#### [Exercise details]
If a line holds the word "Storeは", copy it from the entries.

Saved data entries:

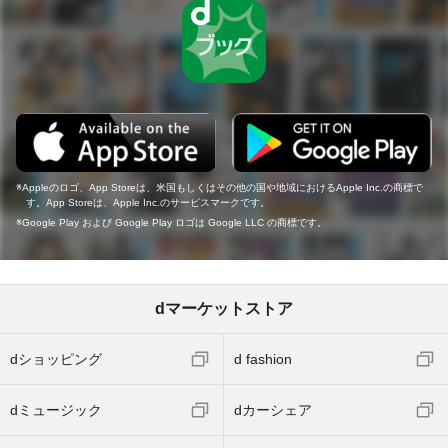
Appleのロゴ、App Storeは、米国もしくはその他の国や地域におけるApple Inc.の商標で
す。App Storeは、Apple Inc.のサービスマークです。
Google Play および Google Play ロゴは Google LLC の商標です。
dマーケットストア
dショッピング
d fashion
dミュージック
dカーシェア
--
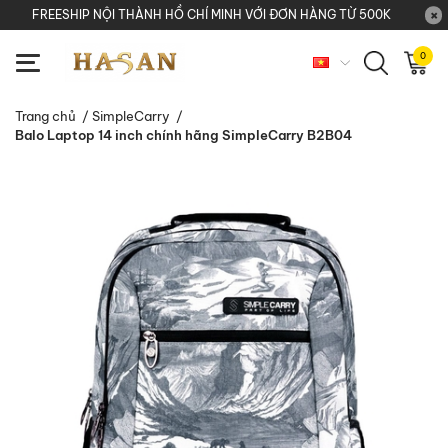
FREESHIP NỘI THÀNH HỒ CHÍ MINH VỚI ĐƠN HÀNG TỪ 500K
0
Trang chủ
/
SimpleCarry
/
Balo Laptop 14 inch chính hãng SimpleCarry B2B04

#### [Exercise response]
Appleのロゴ、App Storeは、米国もしくはその他の国や地域におけるApple Inc.の商標で
す。App Storeは、Apple Inc.のサービスマークです。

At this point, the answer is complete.